In a sense, it’s what my therapist has been telling me all along. We can’t really change our feelings, we can only change how we respond to them. There’s nothing to be gained by having second-order sentiments about our sentiments: of feeling guilty or angry about feeling shitty, on top of the shittiness itself. I’m still a far cry from being a practicing Buddhist—I’m too restless for meditation—but there are moments where I’ve embraced the hopelessness Chodron recommends.
In some ways, it’s a huge relief to downshift my expectations of myself, to accept myself as living with depression rather than relentlessly struggling against it. There’s even more to recommend that path of acceptance. Research shows that depressed people have a more accurate perception of the world around them than their non-depressed counterparts. As one wise commenter pointed out to me, “It is no measure of health to be well-adjusted to a profoundly sick society.” The world provides plenty of evidence for the Buddhist insight that suffering is an indelible part of the human experience.
But how much suffering, give-or-take, should I be willing to accept? This question has, in the last few weeks, become much more than just philosophical. You see, I’m one of the lucky ones: anti-depressants—the really, really strong ones—appear to work for me. So much so, in fact, that by mid-November, I boldly wrote the phrase, “I am no longer depressed” in my journal. I felt so good that, under pressure from those that tell me “the less medication the better” combined with my unvarnished hatred of the pharmaceutical industry, I cut back on the drugs as soon as I could.

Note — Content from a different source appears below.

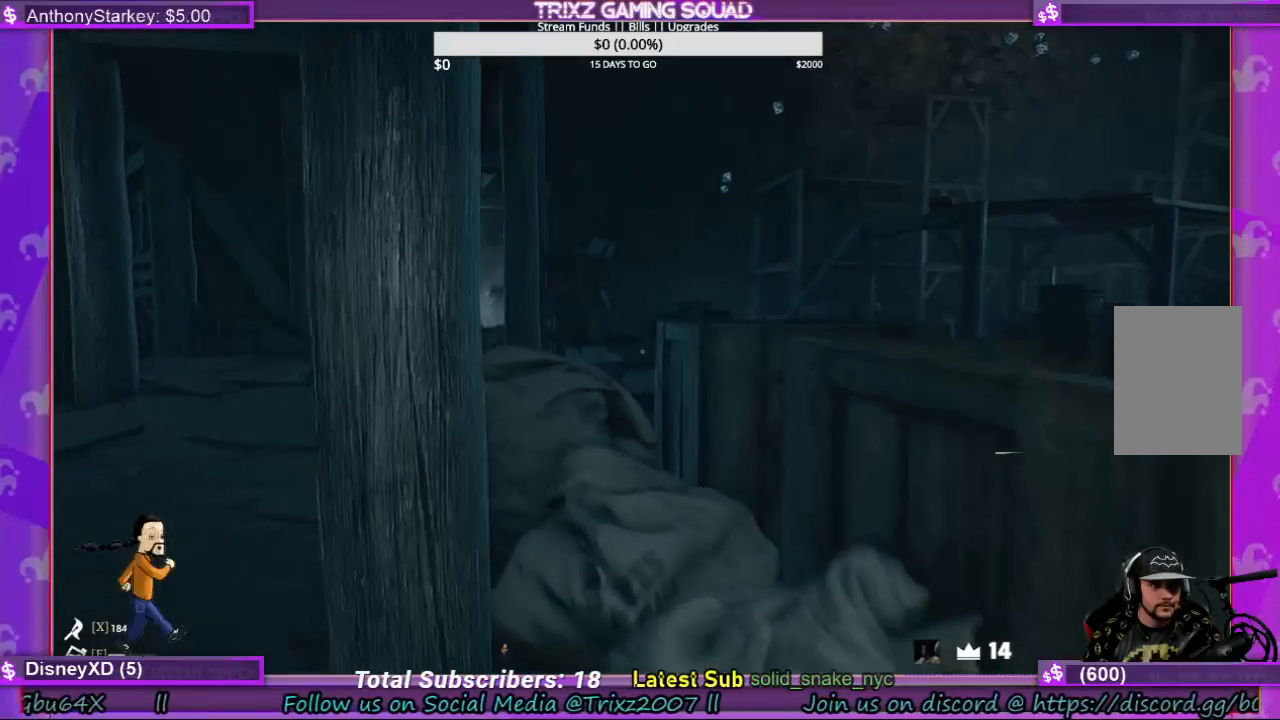
{"keys": ["d", "w"], "mouse": [], "events": [[333, "d", "down"], [467, "w", "down"]]}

It took almost precisely the amount of time it takes for Remeron to leave my system for me to be curled up, once again, on the living room couch, cradled by parents who couldn’t fathom why I couldn’t stop crying. When my psychiatrist told me we would ramp up my medication again, I felt like praising the gods of Mirtazapine and sending a thank you note to Bristol-Myers Squibb. A few days later, and I can already contemplate work and social interaction and the future possibility of happiness. At least for now, it’s hard not to see some truth to her promise—so common in Western medicine—that suffering is not inevitable, so long as we can just find the right mix of neurotransmitters.
There is wisdom to be gained from pain, yes, and I hope that—as my condition continues to improve—I don’t miss the chance to reflect on some of what the past few months have taught me. But for now, two roads diverged in a wood, and I have chosen the Western one. I chose it because it’s easier and I’m not ready to let go of the person I was and the dreams I had. I feel hopeful—and guilty at the same time.
*Although a psychiatrist did that to me this October.